Local Feature Preprocess

Introduction

Local feature preprocess is a module that preprocess feature locally.

Parameter List

identity: str Federated identity of the party, should be one of label_trainer or trainer.

model_info:
  • name: str Model name, should be local_feature_preprocess.

input:
  • trainset:
    • type: str Train dataset type, support csv.

    • path: str If type is csv, folder path of train dataset.

    • name: str If type is csv, file name of train dataset.

    • has_id: bool If type is csv, whether dataset has id column.

    • has_label: bool If type is csv, whether dataset has label column.

  • valset:
    • type: str Validation dataset type, support csv.

    • path: str If type is csv, folder path of validation dataset.

    • name: str If type is csv, file name of validation dataset.

    • has_id: bool If type is csv, whether dataset has id column.
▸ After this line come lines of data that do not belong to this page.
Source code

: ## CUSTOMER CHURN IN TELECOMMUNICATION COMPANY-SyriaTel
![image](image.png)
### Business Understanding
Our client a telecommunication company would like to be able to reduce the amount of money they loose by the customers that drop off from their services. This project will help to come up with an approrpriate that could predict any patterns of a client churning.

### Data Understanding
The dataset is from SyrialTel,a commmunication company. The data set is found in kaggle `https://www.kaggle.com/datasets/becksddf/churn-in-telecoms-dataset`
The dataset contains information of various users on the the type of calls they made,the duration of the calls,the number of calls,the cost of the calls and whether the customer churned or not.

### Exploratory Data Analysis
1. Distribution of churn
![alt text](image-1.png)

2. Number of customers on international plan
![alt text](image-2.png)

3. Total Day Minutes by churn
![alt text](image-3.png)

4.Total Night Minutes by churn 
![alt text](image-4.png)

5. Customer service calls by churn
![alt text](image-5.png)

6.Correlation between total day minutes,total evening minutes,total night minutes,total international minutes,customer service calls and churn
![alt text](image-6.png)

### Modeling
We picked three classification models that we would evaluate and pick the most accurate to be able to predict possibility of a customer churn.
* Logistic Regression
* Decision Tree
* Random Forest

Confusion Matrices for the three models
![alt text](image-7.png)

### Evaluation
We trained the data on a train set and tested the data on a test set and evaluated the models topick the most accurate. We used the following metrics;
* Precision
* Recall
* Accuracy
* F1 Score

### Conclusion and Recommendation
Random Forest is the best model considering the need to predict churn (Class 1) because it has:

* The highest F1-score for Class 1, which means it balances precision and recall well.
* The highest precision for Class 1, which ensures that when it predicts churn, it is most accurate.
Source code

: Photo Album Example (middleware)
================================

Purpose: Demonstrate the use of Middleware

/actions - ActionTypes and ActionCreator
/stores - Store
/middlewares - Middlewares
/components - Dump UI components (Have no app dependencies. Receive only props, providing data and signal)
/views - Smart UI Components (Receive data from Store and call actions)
    • has_label: bool If type is csv, whether dataset has label column.

output:
  • path: str Folder path of output model.

  • model:
    • name: str File name of output model.

  • trainset:
    • name: str File name of output trainset.

  • valset:
    • name: str File name of output valset.

train_info:
  • train_params:
    • missing:
      • missing_values: int or float or str or list The placeholder for the missing values.

      • strategy: str The imputation strategy.

      • fill_value: str or numerical value When strategy == “constant”, fill_value is used to replace all occurrences of missing_values.

      • missing_features: map Fine-grained configuration for column preprocess(axis = 0). The format is defined as: {column name: {“missing_values”: placeholder for the missing values, “strategy”: imputation strategy, “fill_value”: imputation value when strategy == “constant”}, …}.

    • outlier:
      • outlier_values: int or float or str or list The placeholder for the outlier values.

      • outlier_features: map Fine-grained configuration for column preprocess(axis = 0). The format is defined as: {column name: {“outlier_values”: placeholder for the outlier values}, …}.

    • onehot:
      • onehot_features: map Fine-grained configuration for column preprocess(axis = 0). The format is defined as: {column name: {}, …, column name: {}}.